Scrivere sui mestieri del passato non è sempre facile, anzi. Si va incontro a molte difficoltà prevalentemente in rapporto ai ricordi non sempre a portata di... memoria dell'informatore. I ricordi, con il passare degli anni, diventano labili, sfumati, inafferrabili e se non sono sufficientemente suffragati da prove, si rischia di cadere in un calderone di chiacchiere. Quindi prove. E per le prove ci rivolgiamo all'amico Tobia Ciavarella, della bella età di 97 anni, che lavorava, insieme al padre, nelle fornaci, per la produzione de li pince tegole, coppi), che attualmente sono prodotti in grande quantità, grazie alla meccanizzazione del lavoro.
Possiamo supporre, senza tema di essere smentiti, che a Sammarco, un tempo ci deve essere stata una notevole attività per la produzione di coppi. E questo lo possiamo affermare dopo essere venuti in possesso di uno stralcio di manifesto di pregevole valore storico, fornitoci cortesemente dal preside Tommaso Nardella, che così recita:
L'Amministrazione diocesana di Foggia fa noto che devesi procedere all'affitto de' seguenti fondi rustici della Regia Badia di San Marco in Lamis, siti in quel tenimento, di natura parte boscosa, parte erbifera e parte coltivatoria, cioe Difesa San Matteo della estensione di ettari 654 compresa una fornace per tegole e due conserve per acqua. |
Foggia il 9 del 1861
Visto | |
Il Procuratore del Re Marchese D'Auliso | Antonio canonico Romito Vice presidente |
Canonico Carlo Maria Rotondi Canonico Michele Petrosillo |
Il documento sta a dimostrare che, se nel 1861 esisteva una fornace con riserve d'acqua, l'attività della produzione di tegole doveva risalire a molto tempo prima. Inoltre, il toponimo 'Pinciara', nei pressi di San Matteo verso la 'Fajarama', deve avere a che fare con questa attività.

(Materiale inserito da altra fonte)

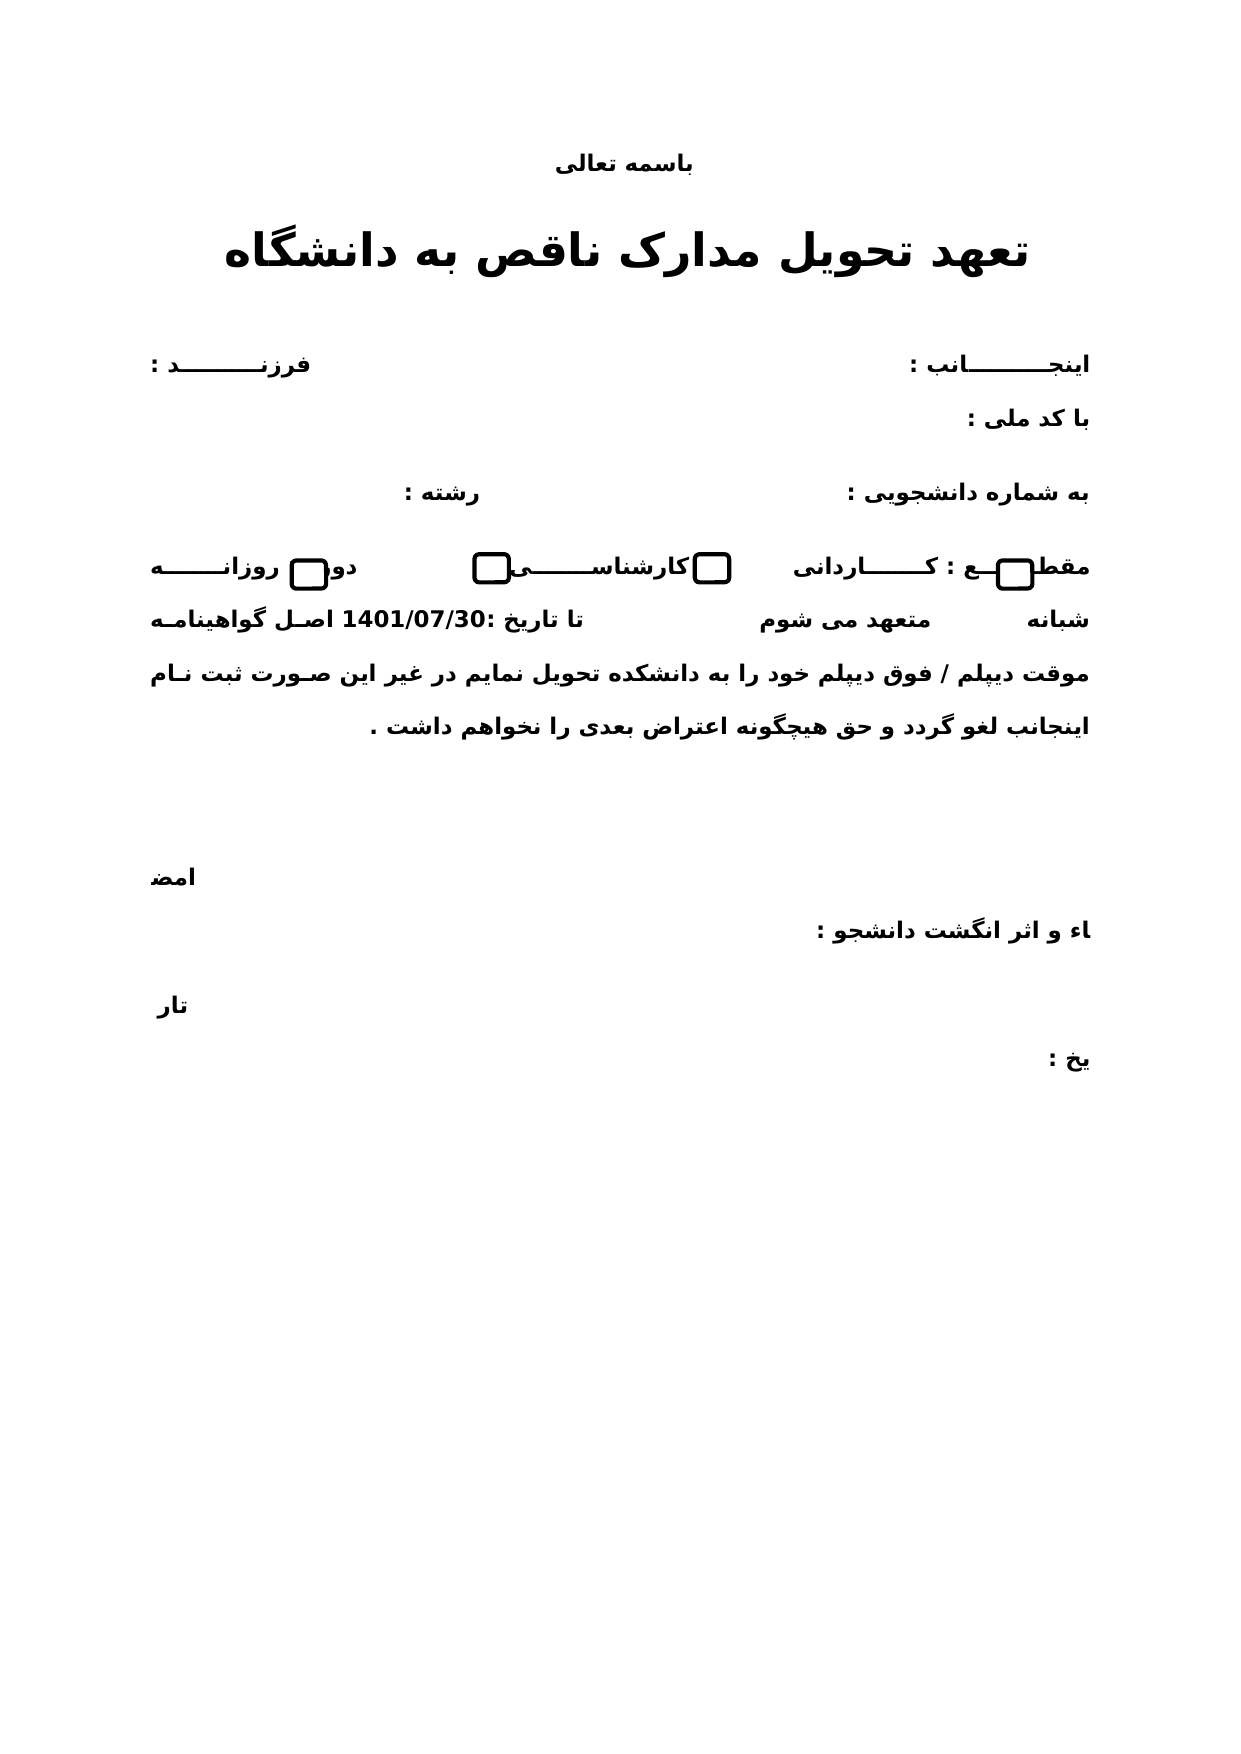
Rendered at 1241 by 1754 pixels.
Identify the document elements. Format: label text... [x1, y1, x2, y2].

text تاریخ : [150, 992, 1090, 1072]
text مقطع : کاردانی کارشناسی دوره : روزانه شبانه متعهد می شوم تا تاریخ :1401/07/30 اصل گواهینامه موقت دیپلم / فوق دیپلم خود را به دانشکده تحویل نمایم در غیر این صورت ثبت نام اینجانب لغو گردد و حق هیچگونه اعتراض بعدی را نخواهم داشت . [150, 553, 1090, 740]
text اینجانب : فرزند : با کد ملی : [150, 352, 1090, 432]
text به شماره دانشجویی : رشته : [150, 479, 1090, 506]
text امضاء و اثر انگشت دانشجو : [150, 864, 1090, 944]
text باسمه تعالی [150, 150, 1090, 177]
text تعهد تحویل مدارک ناقص به دانشگاه [150, 224, 1090, 277]
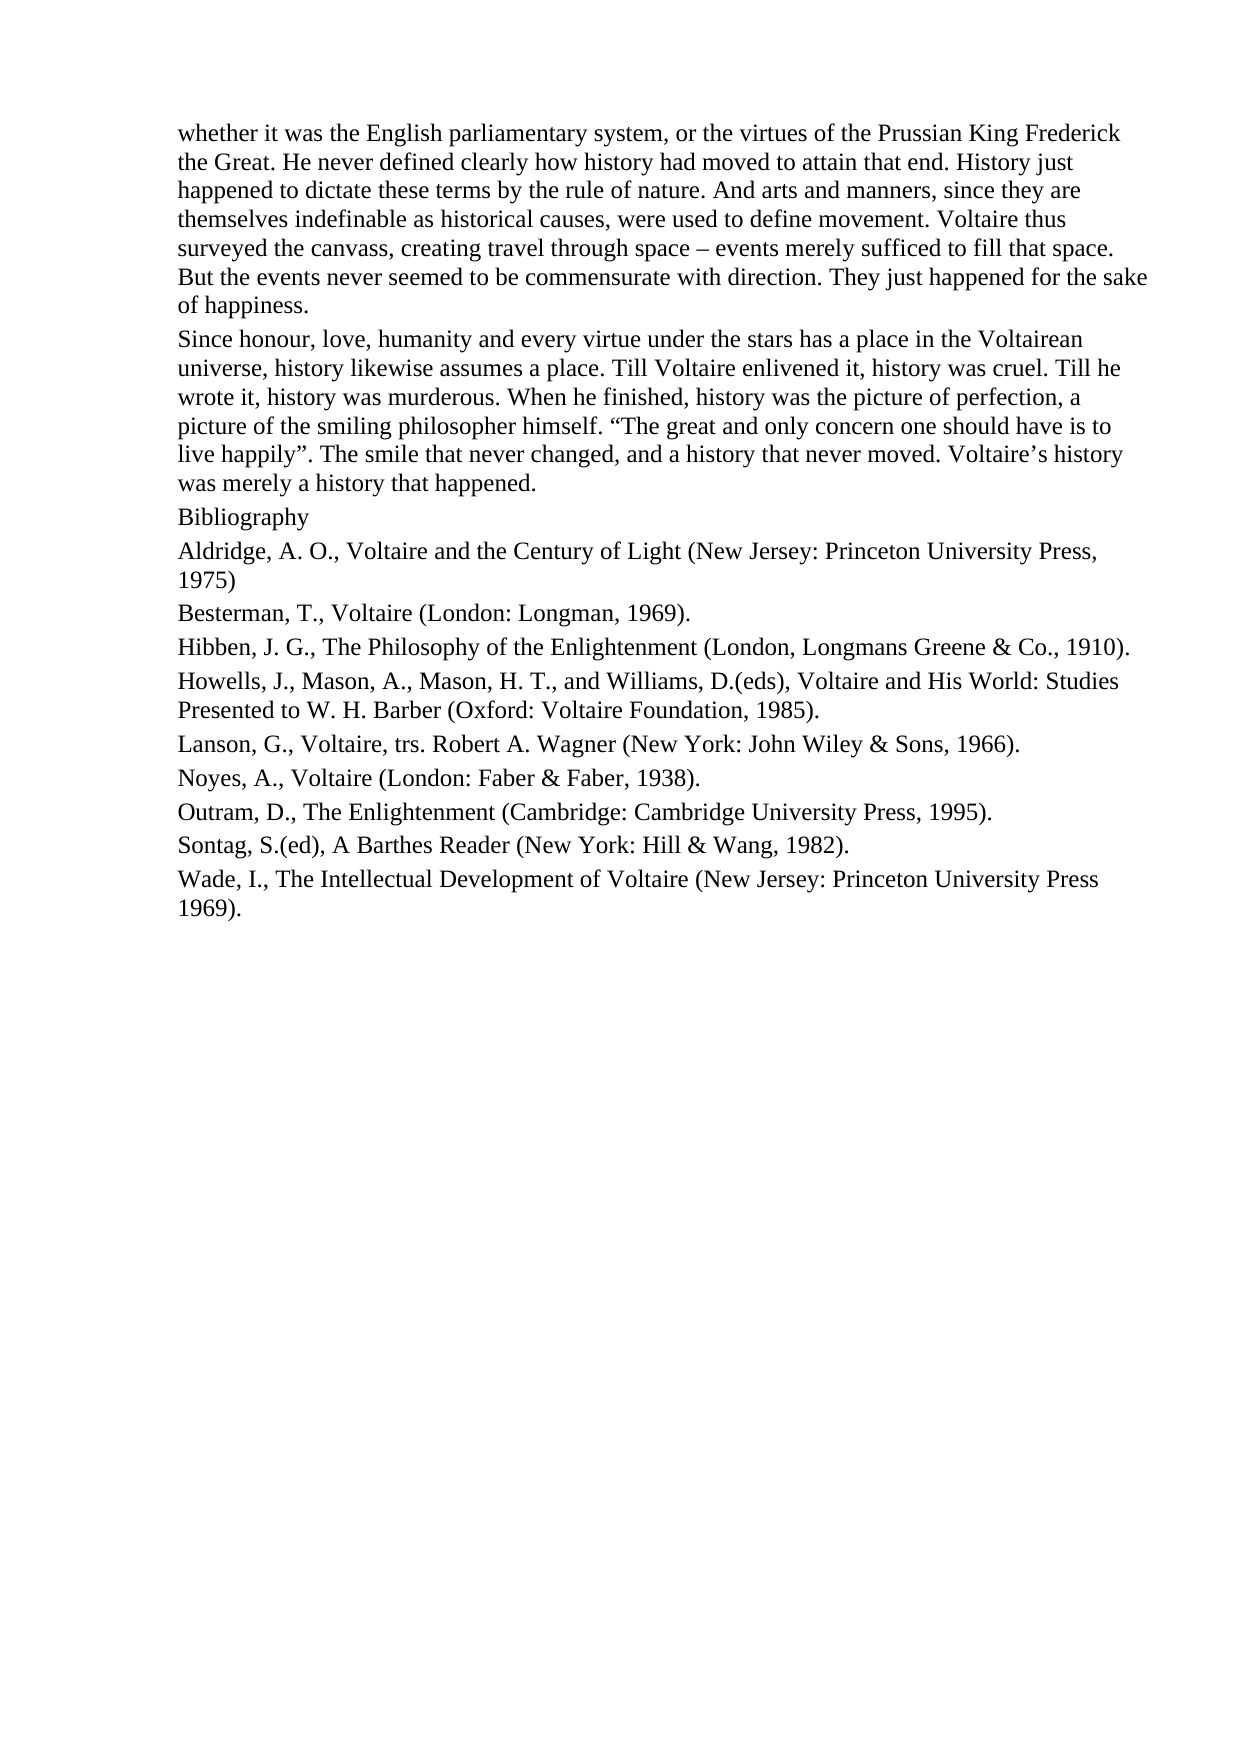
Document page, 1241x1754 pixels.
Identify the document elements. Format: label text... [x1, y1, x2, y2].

text Wade, I., The Intellectual Development of Voltaire (New Jersey: Princeton University Press 1969). [177, 864, 1152, 922]
text Aldridge, A. O., Voltaire and the Century of Light (New Jersey: Princeton University Press, 1975) [177, 536, 1152, 593]
text Lanson, G., Voltaire, trs. Robert A. Wagner (New York: John Wiley & Sons, 1966). [177, 729, 1152, 758]
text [177, 118, 1152, 319]
text Bibliography [177, 502, 1152, 531]
text Outram, D., The Enlightenment (Cambridge: Cambridge University Press, 1995). [177, 797, 1152, 825]
text Howells, J., Mason, A., Mason, H. T., and Williams, D.(eds), Voltaire and His World: Studies Presented to W. H. Barber (Oxford: Voltaire Foundation, 1985). [177, 666, 1152, 724]
text Since honour, love, humanity and every virtue under the stars has a place in the Voltairean universe, history likewise assumes a place. Till Voltaire enlivened it, history was cruel. Till he wrote it, history was murderous. When he finished, history was the picture of perfection, a picture of the smiling philosopher himself. “The great and only concern one should have is to live happily”. The smile that never changed, and a history that never moved. Voltaire’s history was merely a history that happened. [177, 324, 1152, 497]
text Besterman, T., Voltaire (London: Longman, 1969). [177, 598, 1152, 627]
text Sontag, S.(ed), A Barthes Reader (New York: Hill & Wang, 1982). [177, 830, 1152, 859]
text Hibben, J. G., The Philosophy of the Enlightenment (London, Longmans Greene & Co., 1910). [177, 632, 1152, 661]
text Noyes, A., Voltaire (London: Faber & Faber, 1938). [177, 763, 1152, 791]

Di quei lavoratori, ovviamente, non c'è rimasto più nessuno, ad eccezione dell'ultimo superstite, che è appunto Tobia, che possiamo vedere tutti i giorni sui viali arzillo e sempre pronto alla battuta spiritosa e per nulla intenzionato a 'lasciare il campo'.
Ci dice Tobia che una fornace per la cottura di coppi, mattoni e mattonelle era fatta con mattoni crudi, poiché quelli cotti si sarebbero spaccati. La costruzione era alta circa quattro metri ed aveva un diametro di due metri e mezzo; all'interno si alzavano delle colonnine (archi) sulle quali poggiava la volta. In tutto lo spazio libero entravano circa quattromila coppi, parte dei quali potevano essere sostituiti da mattoni.
Per fare li pince occorreva una creta speciale, che veniva raccolta e polverizzata a mano, dopo un'accurata cernita per separarla dal pietrisco. Poi si bagnava e, dopo aver aggiunto una buona dose di sterco di cavallo per farla 'lievitare', si impastava: man mano che il calpestio aumentava, la creta 'cresceva', proprio come avviene con la pasta di farina. Quando era arrivata al punto giusto, si modellava a seconda dell'uso che s'intendeva fare.
Prima di essere messa nella forma, la creta veniva tagliata a porzioni regolari corrispondenti ai coppi. Tolti dalla forma, i coppi venivano portati su una specie di aia ad asciugare e, solo quando erano diventati solidi e trasportabili, venivano sistemati nella fornace. La cottura avveniva a fuoco non troppo intenso ma continuo per dodici ore. Solo dopo ventiquattr'ore dalla fine della cottura, veniva aperta la vocca (una porticina) e si scaricavano i coppi, pronti per eventuali acquirenti.
A questa operazione prendevano parte almeno quattro adulti e un ragazzo, lu scapele.
A proposito di acquirenti, Tobia, involontariamente, mi ha fatto il nome, o meglio il soprannome, di uno di questi. Era un cliente assiduo e redditizio per la mole di lavoro che svolgeva: si chiamava Michele Mastantonio, un muratore ricercato a quei tempi, che lavorava insieme ai suoi tre figli, uno dei quali era mio padre.
La fornace veniva sfruttata sino al limite delle sue possibilità e poi veniva abbandonata.